Techno Blender
Digitally Yours.

Getting started with Delta Lake & Spark in AWS— The Easy Way | by Irfan Elahi | Aug, 2022

0 58


A step-by-step tutorial to configure Apache Spark and Delta Lake on EC2 in AWS along with code examples in Python

Photo by Joshua Sortino on Unsplash

If you have worked on engineering a datalake or lake-house solutions, chances are that you may have employed (or have heard of) de-coupled and distributed computation frameworks against scalable storage layer of your datalake platform. Though the list of such computation frameworks is growing, but Apache Spark has continued to evolve and prove its robustness in the big data processing landscape quite consistently. A number of vendors are offering varying flavors (e.g. managed, serverless, containerized ) of Apache Spark based solutions (e.g. Databricks, Amazon EMR) in accordance with the growing success of Apache Spark as well. Additionally, there has been a surge in addressing ACID limitations on existing data-lake solution and you may have heard of solutions like Delta Lake, Hudi, Iceberg in this context. All of this seems fascinating but it can be a bit overwhelming for beginners at times. There is a possibility that you may want to start small to embrace the potential of Apache Spark on an ACID compliant data-lake (e.g. by having it properly configured in a VM (EC2) in AWS). Or you may want to address specific use-cases which don’t require vendor-based offerings or don’t require a fleet of instances for massive distributed processing. Some examples of such specific use-cases could be:

  • You find that your existing ETL processes don’t have SQL like processing capabilities. e.g. assuming that you are using Python, you are relying mostly on Python native data structures like lists, dictionaries and its modules likes csv, pandas to achieve desired transformation. You believe that having the capability to run SQL expressions interchangeable with more abstract and scalable data structures like dataframes to achieve your desired transformation can accelerate and simplify your development e.g. instead of resorting to multiple lines of codes to read data from landing directory and split it into multiple target directories based on value of column; you can achieve it conveniently with a couple of lines of code in Spark SQL.
  • You find S3 Select to be pretty limiting and want a better solution to run SQL on S3 in addition to Athena.
  • If the velocity of your data is near-real-time and at any point in time, the amount of data being processed can fit within the resources i.e. CPU and RAM of a VM and thus it doesn’t require distributed computation.
  • You want to prototype Apache Spark and Delta Lake based solution to substantiate its business value by starting small i.e. by running it in an EC2 instance of your choice. You don’t want to run a full-blown vendor based solution for your initial prototype. Same heuristics apply if you want to learn these new technologies.

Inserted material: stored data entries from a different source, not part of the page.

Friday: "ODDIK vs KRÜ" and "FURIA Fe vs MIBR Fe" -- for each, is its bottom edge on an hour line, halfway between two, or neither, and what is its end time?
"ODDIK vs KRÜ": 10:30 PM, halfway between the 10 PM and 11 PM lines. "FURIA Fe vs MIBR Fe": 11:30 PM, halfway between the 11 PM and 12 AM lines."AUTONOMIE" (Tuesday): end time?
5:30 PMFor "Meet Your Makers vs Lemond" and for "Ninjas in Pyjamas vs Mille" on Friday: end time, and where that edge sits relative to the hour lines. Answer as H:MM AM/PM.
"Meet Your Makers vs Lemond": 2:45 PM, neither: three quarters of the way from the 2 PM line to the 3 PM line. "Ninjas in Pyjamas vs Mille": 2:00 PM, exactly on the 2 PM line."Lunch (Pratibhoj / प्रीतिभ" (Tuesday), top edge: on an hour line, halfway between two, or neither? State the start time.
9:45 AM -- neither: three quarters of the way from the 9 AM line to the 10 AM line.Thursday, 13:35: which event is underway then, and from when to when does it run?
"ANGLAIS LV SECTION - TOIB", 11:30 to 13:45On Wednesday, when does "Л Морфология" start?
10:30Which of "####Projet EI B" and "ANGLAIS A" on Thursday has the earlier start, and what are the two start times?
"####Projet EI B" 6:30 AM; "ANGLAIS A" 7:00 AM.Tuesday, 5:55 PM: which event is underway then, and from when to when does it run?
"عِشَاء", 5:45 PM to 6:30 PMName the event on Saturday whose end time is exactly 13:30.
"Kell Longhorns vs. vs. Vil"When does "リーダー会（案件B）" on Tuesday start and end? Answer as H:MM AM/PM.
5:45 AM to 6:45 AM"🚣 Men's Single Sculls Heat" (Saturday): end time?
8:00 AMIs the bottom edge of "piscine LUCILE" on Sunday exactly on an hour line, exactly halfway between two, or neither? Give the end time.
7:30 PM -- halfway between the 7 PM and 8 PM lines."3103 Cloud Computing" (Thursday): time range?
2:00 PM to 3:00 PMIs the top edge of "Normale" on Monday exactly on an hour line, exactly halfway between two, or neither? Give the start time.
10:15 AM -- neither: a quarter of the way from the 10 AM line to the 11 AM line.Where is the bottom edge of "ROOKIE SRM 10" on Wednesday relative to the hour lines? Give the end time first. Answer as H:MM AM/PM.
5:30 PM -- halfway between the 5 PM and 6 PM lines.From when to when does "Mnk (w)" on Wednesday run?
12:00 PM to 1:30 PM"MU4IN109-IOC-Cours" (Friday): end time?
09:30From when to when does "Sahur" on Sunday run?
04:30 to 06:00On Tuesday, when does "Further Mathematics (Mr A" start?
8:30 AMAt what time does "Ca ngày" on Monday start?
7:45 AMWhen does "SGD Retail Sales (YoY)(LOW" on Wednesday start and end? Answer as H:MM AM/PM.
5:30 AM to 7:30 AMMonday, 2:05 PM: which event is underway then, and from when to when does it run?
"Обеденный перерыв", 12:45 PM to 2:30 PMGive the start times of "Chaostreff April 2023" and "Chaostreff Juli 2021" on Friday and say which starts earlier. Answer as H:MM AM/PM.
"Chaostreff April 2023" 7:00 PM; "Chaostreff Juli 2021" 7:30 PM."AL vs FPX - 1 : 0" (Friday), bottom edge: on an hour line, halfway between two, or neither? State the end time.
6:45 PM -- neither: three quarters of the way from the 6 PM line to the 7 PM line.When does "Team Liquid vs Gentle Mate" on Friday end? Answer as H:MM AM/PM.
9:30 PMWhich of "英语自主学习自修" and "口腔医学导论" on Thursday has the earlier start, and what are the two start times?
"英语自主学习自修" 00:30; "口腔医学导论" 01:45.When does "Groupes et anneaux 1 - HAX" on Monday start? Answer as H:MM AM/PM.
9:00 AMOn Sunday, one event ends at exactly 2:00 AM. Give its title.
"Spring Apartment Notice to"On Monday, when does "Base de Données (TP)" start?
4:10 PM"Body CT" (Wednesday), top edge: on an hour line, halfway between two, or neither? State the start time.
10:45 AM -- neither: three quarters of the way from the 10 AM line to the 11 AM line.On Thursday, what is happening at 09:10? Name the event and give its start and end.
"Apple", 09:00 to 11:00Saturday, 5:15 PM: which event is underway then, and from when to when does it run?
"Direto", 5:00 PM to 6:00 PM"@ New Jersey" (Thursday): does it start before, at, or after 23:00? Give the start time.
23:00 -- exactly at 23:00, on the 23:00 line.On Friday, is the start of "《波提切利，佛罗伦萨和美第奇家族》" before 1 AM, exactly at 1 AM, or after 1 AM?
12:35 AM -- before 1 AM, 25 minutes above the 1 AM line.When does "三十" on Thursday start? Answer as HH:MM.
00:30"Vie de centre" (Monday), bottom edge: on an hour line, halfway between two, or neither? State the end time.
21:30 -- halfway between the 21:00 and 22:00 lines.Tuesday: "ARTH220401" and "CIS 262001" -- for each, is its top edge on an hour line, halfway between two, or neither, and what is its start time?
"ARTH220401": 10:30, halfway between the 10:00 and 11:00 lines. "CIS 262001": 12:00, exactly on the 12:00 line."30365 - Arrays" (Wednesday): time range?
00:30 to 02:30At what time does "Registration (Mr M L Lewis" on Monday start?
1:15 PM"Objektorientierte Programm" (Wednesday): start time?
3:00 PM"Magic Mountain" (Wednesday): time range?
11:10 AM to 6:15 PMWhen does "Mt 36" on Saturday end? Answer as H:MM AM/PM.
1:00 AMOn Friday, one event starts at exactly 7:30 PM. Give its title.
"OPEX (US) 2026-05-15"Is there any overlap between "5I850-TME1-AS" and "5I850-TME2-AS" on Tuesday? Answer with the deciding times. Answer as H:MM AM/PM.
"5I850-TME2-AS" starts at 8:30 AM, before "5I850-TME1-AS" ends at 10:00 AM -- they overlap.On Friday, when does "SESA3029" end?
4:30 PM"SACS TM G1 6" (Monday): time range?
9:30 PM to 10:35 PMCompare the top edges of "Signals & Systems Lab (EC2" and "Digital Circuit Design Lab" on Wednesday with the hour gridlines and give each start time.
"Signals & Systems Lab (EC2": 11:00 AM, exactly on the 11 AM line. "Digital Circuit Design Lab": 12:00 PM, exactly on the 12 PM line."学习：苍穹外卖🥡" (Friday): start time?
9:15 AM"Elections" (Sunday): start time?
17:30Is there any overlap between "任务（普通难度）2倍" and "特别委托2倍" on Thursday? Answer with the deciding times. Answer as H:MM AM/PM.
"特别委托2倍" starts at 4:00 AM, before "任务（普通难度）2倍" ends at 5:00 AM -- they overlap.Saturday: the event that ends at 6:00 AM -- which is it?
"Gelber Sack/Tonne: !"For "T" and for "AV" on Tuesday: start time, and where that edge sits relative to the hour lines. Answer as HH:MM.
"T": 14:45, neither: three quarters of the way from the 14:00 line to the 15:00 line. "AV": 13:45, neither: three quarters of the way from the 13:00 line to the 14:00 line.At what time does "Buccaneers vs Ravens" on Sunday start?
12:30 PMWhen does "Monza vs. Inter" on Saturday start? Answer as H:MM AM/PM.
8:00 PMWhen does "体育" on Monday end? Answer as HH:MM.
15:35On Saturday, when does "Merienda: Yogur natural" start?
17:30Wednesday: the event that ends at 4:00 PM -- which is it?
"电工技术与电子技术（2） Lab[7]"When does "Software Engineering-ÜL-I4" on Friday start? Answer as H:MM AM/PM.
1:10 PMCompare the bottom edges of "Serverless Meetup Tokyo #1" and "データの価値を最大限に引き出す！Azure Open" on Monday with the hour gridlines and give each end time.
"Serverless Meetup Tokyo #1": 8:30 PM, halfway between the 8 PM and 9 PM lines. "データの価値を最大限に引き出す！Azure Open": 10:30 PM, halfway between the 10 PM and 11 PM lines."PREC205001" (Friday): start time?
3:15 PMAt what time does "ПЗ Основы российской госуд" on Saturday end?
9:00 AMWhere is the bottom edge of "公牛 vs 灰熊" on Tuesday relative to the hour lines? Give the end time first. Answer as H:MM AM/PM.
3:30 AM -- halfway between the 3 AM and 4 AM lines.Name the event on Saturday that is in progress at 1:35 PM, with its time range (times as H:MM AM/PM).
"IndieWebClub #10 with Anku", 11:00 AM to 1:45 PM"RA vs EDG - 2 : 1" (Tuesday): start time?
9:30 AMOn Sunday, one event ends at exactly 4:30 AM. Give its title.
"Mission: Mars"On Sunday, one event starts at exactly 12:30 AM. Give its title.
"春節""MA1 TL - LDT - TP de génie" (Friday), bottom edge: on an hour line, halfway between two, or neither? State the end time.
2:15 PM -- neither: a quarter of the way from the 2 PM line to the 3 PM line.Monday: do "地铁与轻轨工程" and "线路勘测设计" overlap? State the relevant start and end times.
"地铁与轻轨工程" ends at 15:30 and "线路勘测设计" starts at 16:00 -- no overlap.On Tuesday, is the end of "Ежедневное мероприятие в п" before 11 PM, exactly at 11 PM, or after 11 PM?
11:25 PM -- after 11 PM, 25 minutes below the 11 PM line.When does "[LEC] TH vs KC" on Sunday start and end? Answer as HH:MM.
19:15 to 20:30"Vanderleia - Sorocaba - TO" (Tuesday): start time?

If any one of the above clauses resonate with you, then you will probably find this article quite helpful as it explains in simple/easy way how to get started with Apache Spark and Delta Lake on an EC2 instance in AWS.

Pre-Requisites

To follow along, you will require the following:

  • An AWS Account
  • EC2 instance (can be of any size but would suggest at least the ones with 2 vCPUs) configured with the following:
    – Python (ideally > 3.8) (optionally with virtual environment configured)
    – JDK (ideally Oracle’s but OpenJDK works fine as well. I’ve specifically found Oracle JDK 11 to be quite reliable for Apache Spark 3)
  • S3 bucket (where you will hydrate/store data for your Delta Lake)
  • IAM role attached to your EC2 instance that allows read/write from/to the S3 bucket

Steps

First step is to install PySpark in your (virtual) environment. At the time of this writing, I’ve found pyspark 3.2.2 to be quite stable when used in conjunction with Delta Lake dependencies. So I’ll be using that in this article.

If you are using pip to install dependencies in your environment, run this:

pip install pyspark==3.2.2

if all goes well, PySpark module will be installed in your Python environment! Time to use it now.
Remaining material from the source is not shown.